Why is the U.S. so much richer?
Instead of maligning the United States, the Times could have covered this issue in a way that would help people around the world improve their material well-being by replicating what makes the U.S. so successful. However, that would require conveying the following facts, many of which the Times has previously misreported:
- High energy prices, like those caused by ambitious “green energy” programs in Europe, depress living standards, especially for the poor;
- High tax rates reduce incentives to work, save, and invest, and these can have widespread harmful effects;
- Abundant social programs can reduce market income through multiple mechanisms – and as explained by President Obama’s former chief economist Lawrence Summers, “government assistance programs” provide people with “an incentive, and the means, not to work”;
- The overall productivity of each nation trickles down to the poor, and this is partly why McDonald’s workers in the U.S. have more real purchasing power than in Europe and six times more than in Latin America, even though these workers perform the same jobs with the same technology;
- Family disintegration driven by changing attitudes toward sex, marital fidelity, and familial responsibility has strong, negative impacts on household income; and
- In direct contradiction to the Times, a wealth of data suggest that aggressive government regulations harm economies.

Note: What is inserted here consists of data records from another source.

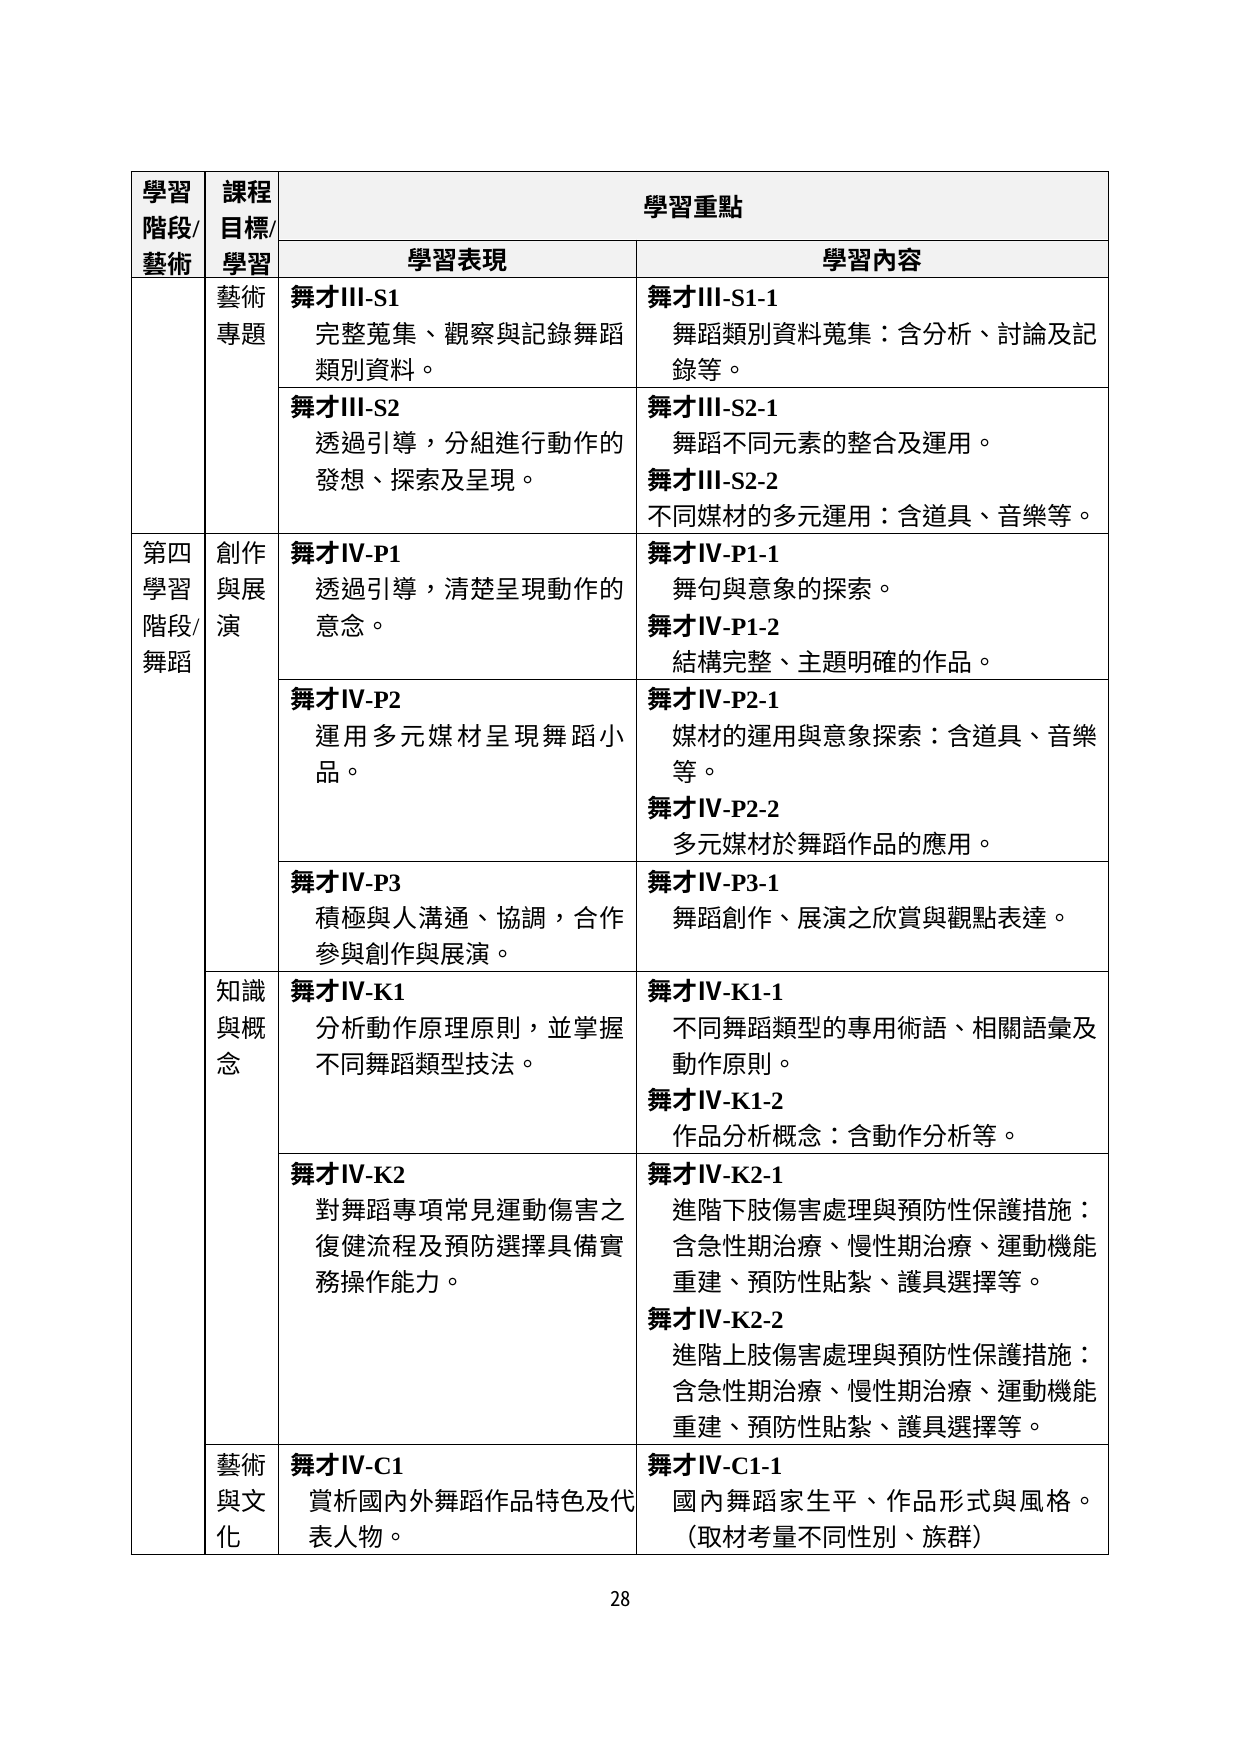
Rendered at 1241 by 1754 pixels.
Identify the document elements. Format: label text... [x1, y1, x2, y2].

table_cell 知識與概念 [206, 972, 278, 1444]
table_cell 舞才Ⅳ-C1 賞析國內外舞蹈作品特色及代表人物。 [279, 1445, 636, 1554]
table_cell 舞才Ⅳ-P3 積極與人溝通、協調，合作參與創作與展演。 [279, 862, 636, 971]
table_cell 舞才Ⅳ-K2-1 進階下肢傷害處理與預防性保護措施：含急性期治療、慢性期治療、運動機能重建、預防性貼紮、護具選擇等。 舞才Ⅳ-K2-2 進階上肢傷害處理與預防性保護措施：含急性期治療、慢性期治療、運動機能重建、預防性貼紮、護具選擇等。 [637, 1154, 1108, 1444]
table_cell [132, 278, 204, 533]
table_cell 舞才Ⅳ-K1-1 不同舞蹈類型的專用術語、相關語彙及動作原則。 舞才Ⅳ-K1-2 作品分析概念：含動作分析等。 [637, 972, 1108, 1153]
table_cell 藝術專題 [206, 278, 278, 533]
table_cell 舞才Ⅳ-P2 運用多元媒材呈現舞蹈小品。 [279, 680, 636, 861]
table_cell 學習表現 [279, 241, 636, 277]
table_cell 舞才Ⅳ-P1 透過引導，清楚呈現動作的意念。 [279, 534, 636, 679]
table_cell 舞才Ⅳ-P1-1 舞句與意象的探索。 舞才Ⅳ-P1-2 結構完整、主題明確的作品。 [637, 534, 1108, 679]
table_header 課程目標/學習構面 [206, 172, 278, 277]
table_cell 舞才Ⅳ-P2-1 媒材的運用與意象探索：含道具、音樂等。 舞才Ⅳ-P2-2 多元媒材於舞蹈作品的應用。 [637, 680, 1108, 861]
table_header 學習重點 [279, 172, 1108, 239]
table_header 學習階段/藝術專長 [132, 172, 204, 277]
table_cell 舞才Ⅳ-K1 分析動作原理原則，並掌握不同舞蹈類型技法。 [279, 972, 636, 1153]
table_cell 創作與展演 [206, 534, 278, 971]
table_cell 藝術與文化 [206, 1445, 278, 1554]
table_cell 舞才Ⅳ-K2 對舞蹈專項常見運動傷害之復健流程及預防選擇具備實務操作能力。 [279, 1154, 636, 1444]
table_cell 舞才Ⅲ-S1-1 舞蹈類別資料蒐集：含分析、討論及記錄等。 [637, 278, 1108, 387]
table_cell 舞才Ⅲ-S2-1 舞蹈不同元素的整合及運用。 舞才Ⅲ-S2-2 不同媒材的多元運用：含道具、音樂等。 [637, 388, 1108, 533]
table_cell 第四學習階段/舞蹈 [132, 534, 204, 1554]
table_cell 舞才Ⅳ-C1-1 國內舞蹈家生平、作品形式與風格。（取材考量不同性別、族群） [637, 1445, 1108, 1554]
table_cell 學習內容 [637, 241, 1108, 277]
table_cell 舞才Ⅲ-S1 完整蒐集、觀察與記錄舞蹈類別資料。 [279, 278, 636, 387]
table_cell 舞才Ⅳ-P3-1 舞蹈創作、展演之欣賞與觀點表達。 [637, 862, 1108, 971]
table_cell 舞才Ⅲ-S2 透過引導，分組進行動作的發想、探索及呈現。 [279, 388, 636, 533]
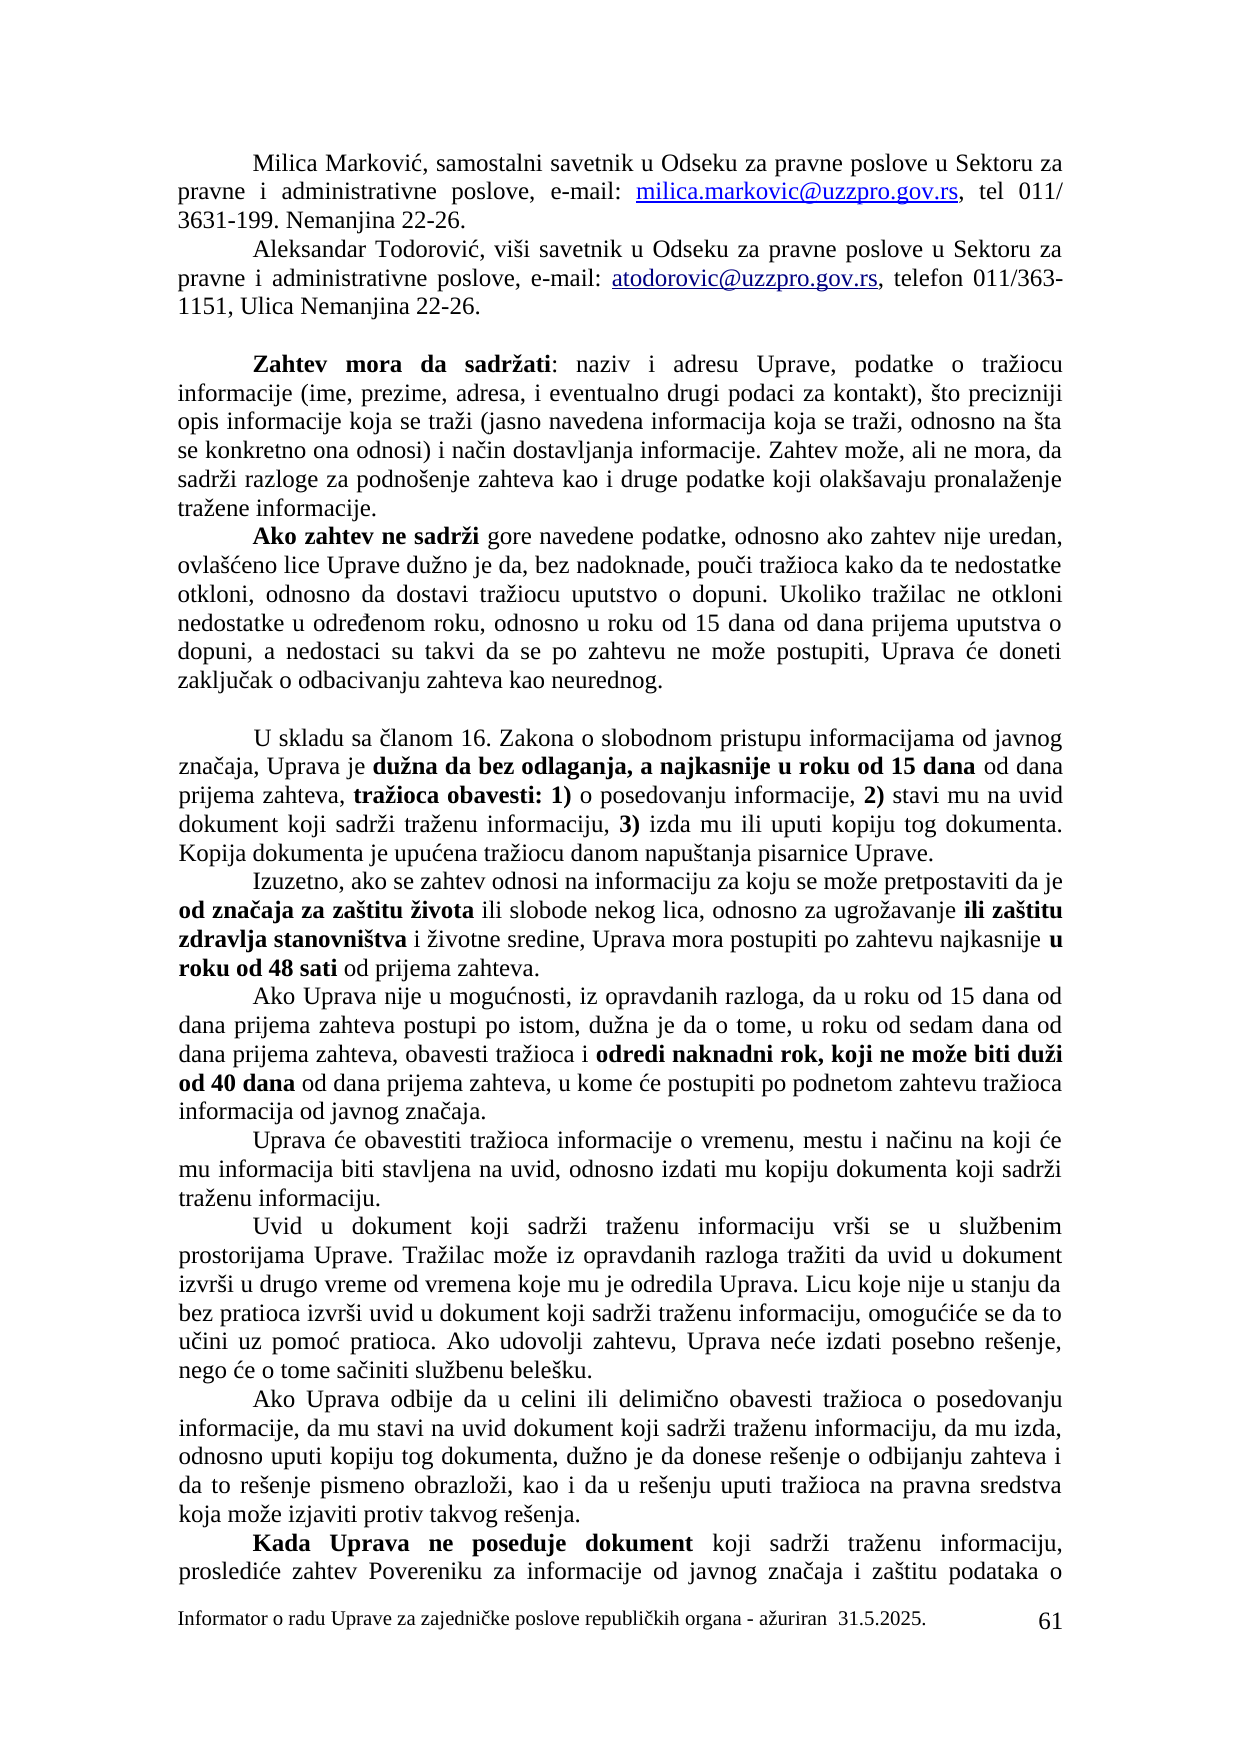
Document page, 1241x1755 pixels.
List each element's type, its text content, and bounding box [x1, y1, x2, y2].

text Ako zahtev ne sadrži gore navedene podatke, odnosno ako zahtev nije uredan, ovlašćeno lice Uprave dužno je da, bez nadoknade, pouči tražioca kako da te nedostatke otkloni, odnosno da dostavi tražiocu uputstvo o dopuni. Ukoliko tražilac ne otkloni nedostatke u određenom roku, odnosno u roku od 15 dana od dana prijema uputstva o dopuni, a nedostaci su takvi da se po zahtevu ne može postupiti, Uprava će doneti zaklјučak o odbacivanju zahteva kao neurednog. [177, 521, 1063, 694]
text Milica Marković, samostalni savetnik u Odseku za pravne poslove u Sektoru za pravne i administrativne poslove, e-mail: milica.markovic@uzzpro.gov.rs, tel 011/ 3631-199. Nemanjina 22-26. [177, 148, 1063, 234]
text Uprava će obavestiti tražioca informacije o vremenu, mestu i načinu na koji će mu informacija biti stavlјena na uvid, odnosno izdati mu kopiju dokumenta koji sadrži traženu informaciju. [178, 1125, 1063, 1211]
text Ako Uprava odbije da u celini ili delimično obavesti tražioca o posedovanju informacije, da mu stavi na uvid dokument koji sadrži traženu informaciju, da mu izda, odnosno uputi kopiju tog dokumenta, dužno je da donese rešenje o odbijanju zahteva i da to rešenje pismeno obrazloži, kao i da u rešenju uputi tražioca na pravna sredstva koja može izjaviti protiv takvog rešenja. [178, 1384, 1063, 1528]
text Aleksandar Todorović, viši savetnik u Odseku za pravne poslove u Sektoru za pravne i administrativne poslove, e-mail: atodorovic@uzzpro.gov.rs, telefon 011/363-1151, Ulica Nemanjina 22-26. [177, 234, 1063, 320]
text Zahtev mora da sadržati: naziv i adresu Uprave, podatke o tražiocu informacije (ime, prezime, adresa, i eventualno drugi podaci za kontakt), što precizniji opis informacije koja se traži (jasno navedena informacija koja se traži, odnosno na šta se konkretno ona odnosi) i način dostavlјanja informacije. Zahtev može, ali ne mora, da sadrži razloge za podnošenje zahteva kao i druge podatke koji olakšavaju pronalaženje tražene informacije. [177, 349, 1063, 521]
text Uvid u dokument koji sadrži traženu informaciju vrši se u službenim prostorijama Uprave. Tražilac može iz opravdanih razloga tražiti da uvid u dokument izvrši u drugo vreme od vremena koje mu je odredila Uprava. Licu koje nije u stanju da bez pratioca izvrši uvid u dokument koji sadrži traženu informaciju, omogućiće se da to učini uz pomoć pratioca. Ako udovolјi zahtevu, Uprava neće izdati posebno rešenje, nego će o tome sačiniti službenu belešku. [178, 1211, 1063, 1384]
text U skladu sa članom 16. Zakona o slobodnom pristupu informacijama od javnog značaja, Uprava je dužna da bez odlaganja, a najkasnije u roku od 15 dana od dana prijema zahteva, tražioca obavesti: 1) o posedovanju informacije, 2) stavi mu na uvid dokument koji sadrži traženu informaciju, 3) izda mu ili uputi kopiju tog dokumenta. Kopija dokumenta je upućena tražiocu danom napuštanja pisarnice Uprave. [178, 723, 1063, 866]
text Ako Uprava nije u mogućnosti, iz opravdanih razloga, da u roku od 15 dana od dana prijema zahteva postupi po istom, dužna je da o tome, u roku od sedam dana od dana prijema zahteva, obavesti tražioca i odredi naknadni rok, koji ne može biti duži od 40 dana od dana prijema zahteva, u kome će postupiti po podnetom zahtevu tražioca informacija od javnog značaja. [178, 981, 1063, 1125]
text Kada Uprava ne poseduje dokument koji sadrži traženu informaciju, proslediće zahtev Povereniku za informacije od javnog značaja i zaštitu podataka o [178, 1528, 1063, 1585]
text Izuzetno, ako se zahtev odnosi na informaciju za koju se može pretpostaviti da je od značaja za zaštitu života ili slobode nekog lica, odnosno za ugrožavanje ili zaštitu zdravlјa stanovništva i životne sredine, Uprava mora postupiti po zahtevu najkasnije u roku od 48 sati od prijema zahteva. [178, 866, 1063, 981]
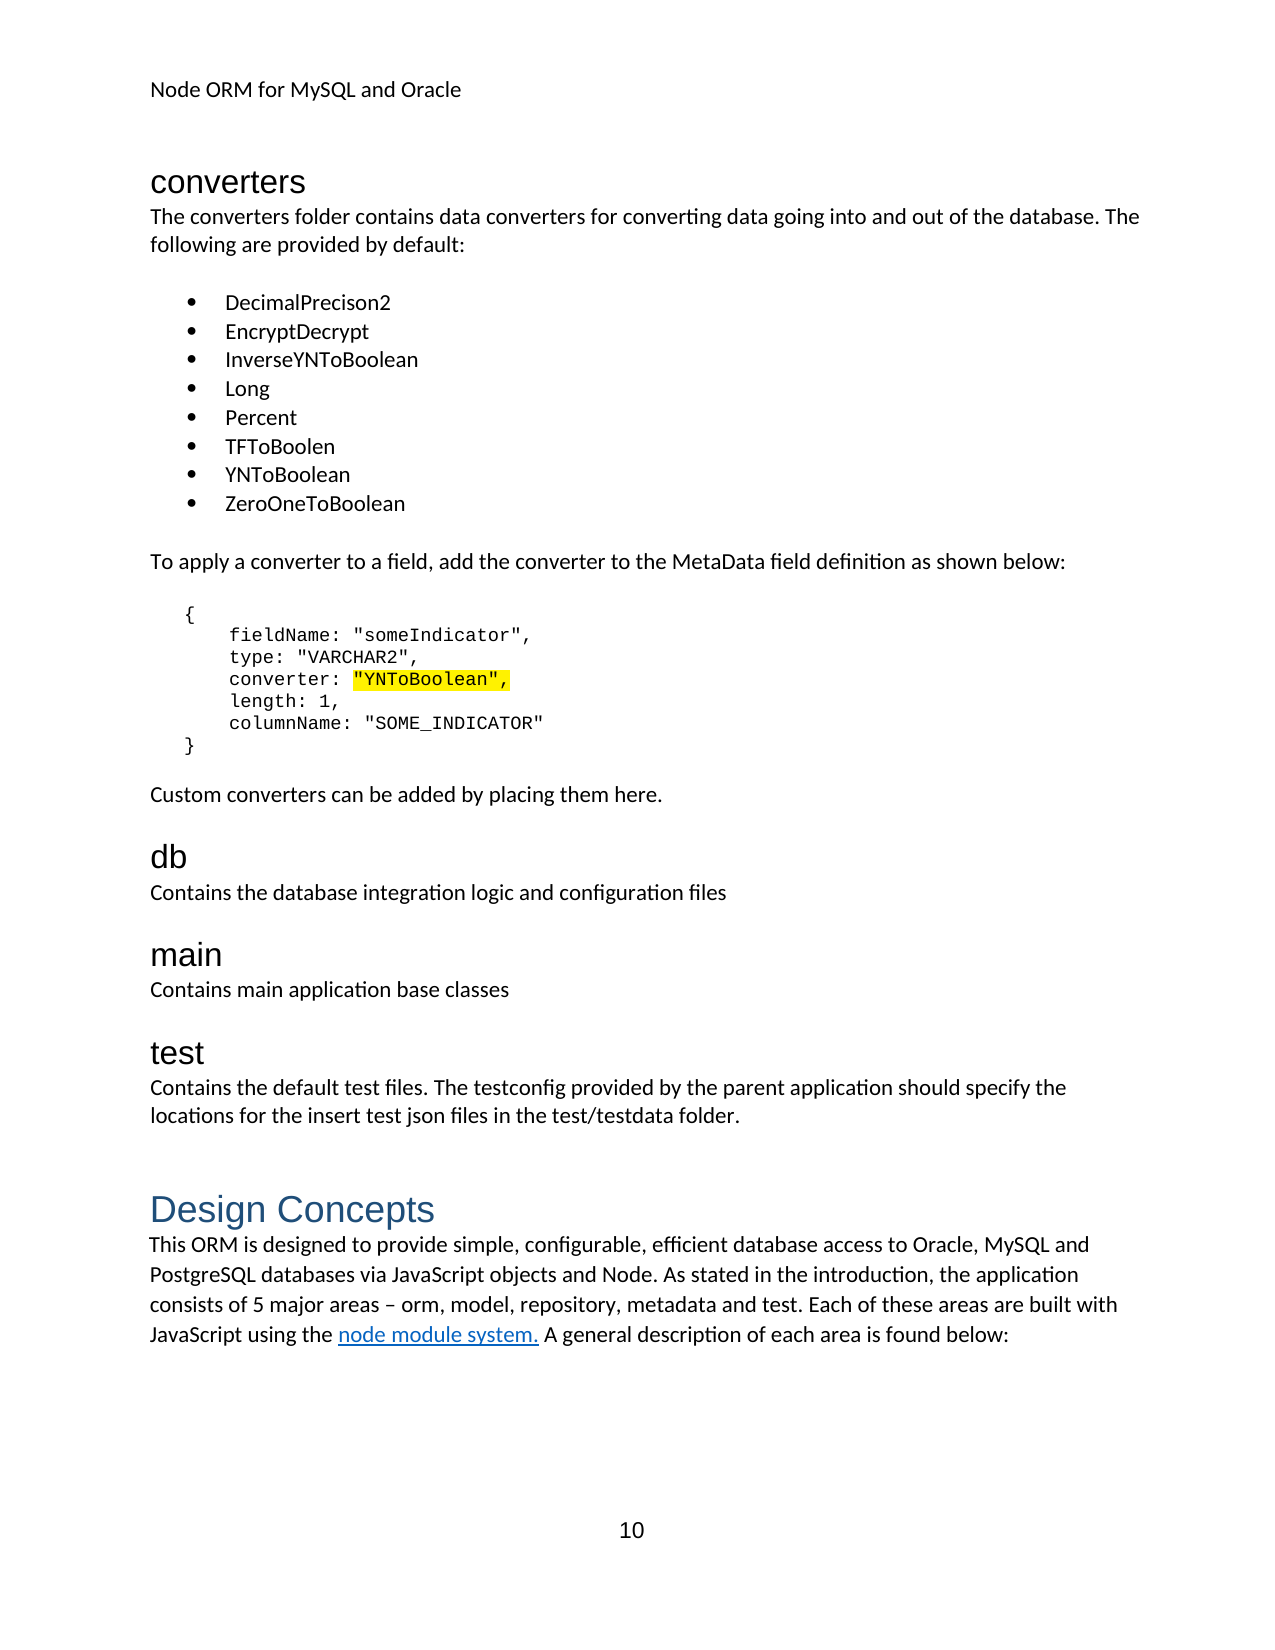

Many other factors correlate with the economic conditions of nations and individuals, but the above are some key ones that give the U.S. an advantage over many European and other OECD countries.
The Times closes its video by claiming that “America may once have been the greatest, but today America, we’re just okay.” In reality, the U.S. is so economically exceptional that the poorest 20 percent of Americans are richer than many of the world’s most affluent nations.
Last year, the Times adopted a new slogan, “The truth is worth it.” Yet, in this case and others, it has twisted the truth in ways that can genuinely hurt people. The Times makes other spurious claims about the U.S. in this same video, which will be deflated in future articles.